ABOUT THIS TASK: In your reply, write out each entry exactly as given.

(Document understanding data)
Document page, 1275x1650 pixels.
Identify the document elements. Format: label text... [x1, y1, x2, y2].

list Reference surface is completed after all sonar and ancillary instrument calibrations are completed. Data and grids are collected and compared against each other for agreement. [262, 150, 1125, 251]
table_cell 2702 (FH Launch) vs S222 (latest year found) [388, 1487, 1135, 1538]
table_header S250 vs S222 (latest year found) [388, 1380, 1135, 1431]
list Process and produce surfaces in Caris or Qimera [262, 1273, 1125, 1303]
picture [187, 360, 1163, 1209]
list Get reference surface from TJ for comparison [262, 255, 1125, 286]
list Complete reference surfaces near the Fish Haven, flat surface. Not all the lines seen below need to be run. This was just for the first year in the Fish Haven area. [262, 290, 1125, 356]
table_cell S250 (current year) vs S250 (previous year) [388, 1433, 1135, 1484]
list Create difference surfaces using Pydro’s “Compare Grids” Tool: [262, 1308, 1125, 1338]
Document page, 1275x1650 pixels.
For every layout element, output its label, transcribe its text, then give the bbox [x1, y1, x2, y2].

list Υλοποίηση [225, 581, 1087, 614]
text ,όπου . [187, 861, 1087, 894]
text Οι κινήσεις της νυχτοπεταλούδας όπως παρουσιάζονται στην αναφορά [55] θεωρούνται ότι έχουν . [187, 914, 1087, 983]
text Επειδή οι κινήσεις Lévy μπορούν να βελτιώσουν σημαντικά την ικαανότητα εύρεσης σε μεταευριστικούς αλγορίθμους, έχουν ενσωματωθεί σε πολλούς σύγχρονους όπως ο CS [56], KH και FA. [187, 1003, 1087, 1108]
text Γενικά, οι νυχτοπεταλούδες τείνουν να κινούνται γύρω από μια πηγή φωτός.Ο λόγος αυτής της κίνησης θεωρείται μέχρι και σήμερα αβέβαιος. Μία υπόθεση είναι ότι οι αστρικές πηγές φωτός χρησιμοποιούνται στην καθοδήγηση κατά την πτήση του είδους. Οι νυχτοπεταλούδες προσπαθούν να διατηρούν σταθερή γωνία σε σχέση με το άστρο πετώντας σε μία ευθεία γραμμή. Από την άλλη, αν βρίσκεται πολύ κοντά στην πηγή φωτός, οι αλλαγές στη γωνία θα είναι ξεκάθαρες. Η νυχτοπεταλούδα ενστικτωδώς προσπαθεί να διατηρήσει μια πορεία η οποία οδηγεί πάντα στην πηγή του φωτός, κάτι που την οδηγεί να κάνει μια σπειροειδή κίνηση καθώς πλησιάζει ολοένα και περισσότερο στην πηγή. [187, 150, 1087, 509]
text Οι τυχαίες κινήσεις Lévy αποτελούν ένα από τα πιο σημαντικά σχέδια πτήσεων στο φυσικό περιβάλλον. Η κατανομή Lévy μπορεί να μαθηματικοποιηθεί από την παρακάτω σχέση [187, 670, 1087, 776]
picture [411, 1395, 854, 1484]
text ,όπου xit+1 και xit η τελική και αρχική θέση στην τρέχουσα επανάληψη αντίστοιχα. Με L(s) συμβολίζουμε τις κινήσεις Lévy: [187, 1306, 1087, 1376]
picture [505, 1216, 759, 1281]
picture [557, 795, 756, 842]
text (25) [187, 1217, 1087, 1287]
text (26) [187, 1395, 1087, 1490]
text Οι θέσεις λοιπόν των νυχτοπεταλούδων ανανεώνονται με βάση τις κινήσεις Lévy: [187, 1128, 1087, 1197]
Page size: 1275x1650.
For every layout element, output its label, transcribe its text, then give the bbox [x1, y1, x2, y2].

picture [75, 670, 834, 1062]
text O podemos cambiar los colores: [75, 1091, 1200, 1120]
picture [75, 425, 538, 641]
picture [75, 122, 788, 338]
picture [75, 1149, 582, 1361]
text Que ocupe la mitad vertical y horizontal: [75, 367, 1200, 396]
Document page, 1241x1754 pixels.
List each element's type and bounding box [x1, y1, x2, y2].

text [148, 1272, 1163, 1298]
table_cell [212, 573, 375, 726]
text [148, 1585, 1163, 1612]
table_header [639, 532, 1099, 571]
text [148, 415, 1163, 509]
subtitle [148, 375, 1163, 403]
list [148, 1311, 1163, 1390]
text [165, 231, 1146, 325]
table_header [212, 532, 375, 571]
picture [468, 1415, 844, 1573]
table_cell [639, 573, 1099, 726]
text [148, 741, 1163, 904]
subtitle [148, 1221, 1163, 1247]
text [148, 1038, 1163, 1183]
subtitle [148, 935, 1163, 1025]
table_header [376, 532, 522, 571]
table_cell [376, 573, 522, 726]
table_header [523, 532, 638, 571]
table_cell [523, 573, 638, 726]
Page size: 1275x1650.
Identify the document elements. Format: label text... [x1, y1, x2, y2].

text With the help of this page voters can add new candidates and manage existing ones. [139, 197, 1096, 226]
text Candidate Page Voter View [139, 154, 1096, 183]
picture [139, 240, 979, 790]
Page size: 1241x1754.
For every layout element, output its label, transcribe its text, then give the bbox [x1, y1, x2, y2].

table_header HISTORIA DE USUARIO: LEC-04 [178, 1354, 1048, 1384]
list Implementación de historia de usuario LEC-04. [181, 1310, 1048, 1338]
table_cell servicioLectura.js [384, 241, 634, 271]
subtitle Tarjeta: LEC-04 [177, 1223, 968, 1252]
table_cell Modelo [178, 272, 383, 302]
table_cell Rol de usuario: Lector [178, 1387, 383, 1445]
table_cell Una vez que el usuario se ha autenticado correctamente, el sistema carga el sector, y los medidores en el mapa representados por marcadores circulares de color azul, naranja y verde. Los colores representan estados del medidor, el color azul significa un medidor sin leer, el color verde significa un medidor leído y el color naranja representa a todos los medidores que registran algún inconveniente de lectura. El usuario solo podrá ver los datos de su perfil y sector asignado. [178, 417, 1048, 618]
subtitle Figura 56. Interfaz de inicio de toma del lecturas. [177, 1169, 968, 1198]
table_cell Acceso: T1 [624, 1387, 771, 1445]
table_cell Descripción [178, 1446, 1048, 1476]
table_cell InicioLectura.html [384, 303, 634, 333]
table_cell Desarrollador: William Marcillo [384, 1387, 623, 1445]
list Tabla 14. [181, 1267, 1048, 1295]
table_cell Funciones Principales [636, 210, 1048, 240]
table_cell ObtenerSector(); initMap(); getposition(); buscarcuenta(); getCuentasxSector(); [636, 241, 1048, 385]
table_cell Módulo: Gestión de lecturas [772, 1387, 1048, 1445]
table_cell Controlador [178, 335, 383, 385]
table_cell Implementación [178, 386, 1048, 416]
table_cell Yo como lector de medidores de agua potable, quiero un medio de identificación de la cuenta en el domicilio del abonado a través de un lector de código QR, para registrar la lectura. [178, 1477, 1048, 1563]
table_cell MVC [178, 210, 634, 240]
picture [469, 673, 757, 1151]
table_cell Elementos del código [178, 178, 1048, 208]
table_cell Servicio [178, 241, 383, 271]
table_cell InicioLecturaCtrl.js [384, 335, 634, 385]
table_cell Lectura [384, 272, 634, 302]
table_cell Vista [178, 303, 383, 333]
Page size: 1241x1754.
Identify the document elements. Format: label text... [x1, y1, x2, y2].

RESPONSE:
Document page, 1275x1650 pixels.
Identify the document elements. Format: label text... [x1, y1, x2, y2].

list Reference surface is completed after all sonar and ancillary instrument calibrations are completed. Data and grids are collected and compared against each other for agreement. [262, 150, 1125, 251]
table_cell 2702 (FH Launch) vs S222 (latest year found) [388, 1487, 1135, 1538]
table_header S250 vs S222 (latest year found) [388, 1380, 1135, 1431]
list Process and produce surfaces in Caris or Qimera [262, 1273, 1125, 1303]
picture [187, 360, 1163, 1209]
list Get reference surface from TJ for comparison [262, 255, 1125, 286]
list Complete reference surfaces near the Fish Haven, flat surface. Not all the lines seen below need to be run. This was just for the first year in the Fish Haven area. [262, 290, 1125, 356]
table_cell S250 (current year) vs S250 (previous year) [388, 1433, 1135, 1484]
list Create difference surfaces using Pydro’s “Compare Grids” Tool: [262, 1308, 1125, 1338]
Document page, 1275x1650 pixels.
For every layout element, output its label, transcribe its text, then give the bbox [x1, y1, x2, y2].

list Υλοποίηση [225, 581, 1087, 614]
text ,όπου . [187, 861, 1087, 894]
text Οι κινήσεις της νυχτοπεταλούδας όπως παρουσιάζονται στην αναφορά [55] θεωρούνται ότι έχουν . [187, 914, 1087, 983]
text Επειδή οι κινήσεις Lévy μπορούν να βελτιώσουν σημαντικά την ικαανότητα εύρεσης σε μεταευριστικούς αλγορίθμους, έχουν ενσωματωθεί σε πολλούς σύγχρονους όπως ο CS [56], KH και FA. [187, 1003, 1087, 1108]
text Γενικά, οι νυχτοπεταλούδες τείνουν να κινούνται γύρω από μια πηγή φωτός.Ο λόγος αυτής της κίνησης θεωρείται μέχρι και σήμερα αβέβαιος. Μία υπόθεση είναι ότι οι αστρικές πηγές φωτός χρησιμοποιούνται στην καθοδήγηση κατά την πτήση του είδους. Οι νυχτοπεταλούδες προσπαθούν να διατηρούν σταθερή γωνία σε σχέση με το άστρο πετώντας σε μία ευθεία γραμμή. Από την άλλη, αν βρίσκεται πολύ κοντά στην πηγή φωτός, οι αλλαγές στη γωνία θα είναι ξεκάθαρες. Η νυχτοπεταλούδα ενστικτωδώς προσπαθεί να διατηρήσει μια πορεία η οποία οδηγεί πάντα στην πηγή του φωτός, κάτι που την οδηγεί να κάνει μια σπειροειδή κίνηση καθώς πλησιάζει ολοένα και περισσότερο στην πηγή. [187, 150, 1087, 509]
text Οι τυχαίες κινήσεις Lévy αποτελούν ένα από τα πιο σημαντικά σχέδια πτήσεων στο φυσικό περιβάλλον. Η κατανομή Lévy μπορεί να μαθηματικοποιηθεί από την παρακάτω σχέση [187, 670, 1087, 776]
picture [411, 1395, 854, 1484]
text ,όπου xit+1 και xit η τελική και αρχική θέση στην τρέχουσα επανάληψη αντίστοιχα. Με L(s) συμβολίζουμε τις κινήσεις Lévy: [187, 1306, 1087, 1376]
picture [505, 1216, 759, 1281]
picture [557, 795, 756, 842]
text (25) [187, 1217, 1087, 1287]
text (26) [187, 1395, 1087, 1490]
text Οι θέσεις λοιπόν των νυχτοπεταλούδων ανανεώνονται με βάση τις κινήσεις Lévy: [187, 1128, 1087, 1197]
Page size: 1275x1650.
For every layout element, output its label, transcribe its text, then give the bbox [x1, y1, x2, y2].

picture [75, 670, 834, 1062]
text O podemos cambiar los colores: [75, 1091, 1200, 1120]
picture [75, 425, 538, 641]
picture [75, 122, 788, 338]
picture [75, 1149, 582, 1361]
text Que ocupe la mitad vertical y horizontal: [75, 367, 1200, 396]
Document page, 1241x1754 pixels.
List each element's type and bounding box [x1, y1, x2, y2].

text [148, 1272, 1163, 1298]
table_cell [212, 573, 375, 726]
text [148, 1585, 1163, 1612]
table_header [639, 532, 1099, 571]
text [148, 415, 1163, 509]
subtitle [148, 375, 1163, 403]
list [148, 1311, 1163, 1390]
text [165, 231, 1146, 325]
table_header [212, 532, 375, 571]
picture [468, 1415, 844, 1573]
table_cell [639, 573, 1099, 726]
text [148, 741, 1163, 904]
subtitle [148, 1221, 1163, 1247]
text [148, 1038, 1163, 1183]
subtitle [148, 935, 1163, 1025]
table_header [376, 532, 522, 571]
table_cell [376, 573, 522, 726]
table_header [523, 532, 638, 571]
table_cell [523, 573, 638, 726]
Page size: 1275x1650.
Identify the document elements. Format: label text... [x1, y1, x2, y2].

text With the help of this page voters can add new candidates and manage existing ones. [139, 197, 1096, 226]
text Candidate Page Voter View [139, 154, 1096, 183]
picture [139, 240, 979, 790]
Page size: 1241x1754.
For every layout element, output its label, transcribe its text, then give the bbox [x1, y1, x2, y2].

table_header HISTORIA DE USUARIO: LEC-04 [178, 1354, 1048, 1384]
list Implementación de historia de usuario LEC-04. [181, 1310, 1048, 1338]
table_cell servicioLectura.js [384, 241, 634, 271]
subtitle Tarjeta: LEC-04 [177, 1223, 968, 1252]
table_cell Modelo [178, 272, 383, 302]
table_cell Rol de usuario: Lector [178, 1387, 383, 1445]
table_cell Una vez que el usuario se ha autenticado correctamente, el sistema carga el sector, y los medidores en el mapa representados por marcadores circulares de color azul, naranja y verde. Los colores representan estados del medidor, el color azul significa un medidor sin leer, el color verde significa un medidor leído y el color naranja representa a todos los medidores que registran algún inconveniente de lectura. El usuario solo podrá ver los datos de su perfil y sector asignado. [178, 417, 1048, 618]
subtitle Figura 56. Interfaz de inicio de toma del lecturas. [177, 1169, 968, 1198]
table_cell Acceso: T1 [624, 1387, 771, 1445]
table_cell Descripción [178, 1446, 1048, 1476]
table_cell InicioLectura.html [384, 303, 634, 333]
table_cell Desarrollador: William Marcillo [384, 1387, 623, 1445]
list Tabla 14. [181, 1267, 1048, 1295]
table_cell Funciones Principales [636, 210, 1048, 240]
table_cell ObtenerSector(); initMap(); getposition(); buscarcuenta(); getCuentasxSector(); [636, 241, 1048, 385]
table_cell Módulo: Gestión de lecturas [772, 1387, 1048, 1445]
table_cell Controlador [178, 335, 383, 385]
table_cell Implementación [178, 386, 1048, 416]
table_cell Yo como lector de medidores de agua potable, quiero un medio de identificación de la cuenta en el domicilio del abonado a través de un lector de código QR, para registrar la lectura. [178, 1477, 1048, 1563]
table_cell MVC [178, 210, 634, 240]
picture [469, 673, 757, 1151]
table_cell Elementos del código [178, 178, 1048, 208]
table_cell Servicio [178, 241, 383, 271]
table_cell InicioLecturaCtrl.js [384, 335, 634, 385]
table_cell Lectura [384, 272, 634, 302]
table_cell Vista [178, 303, 383, 333]
Page size: 1241x1754.
Identify the document elements. Format: label text... [x1, y1, x2, y2].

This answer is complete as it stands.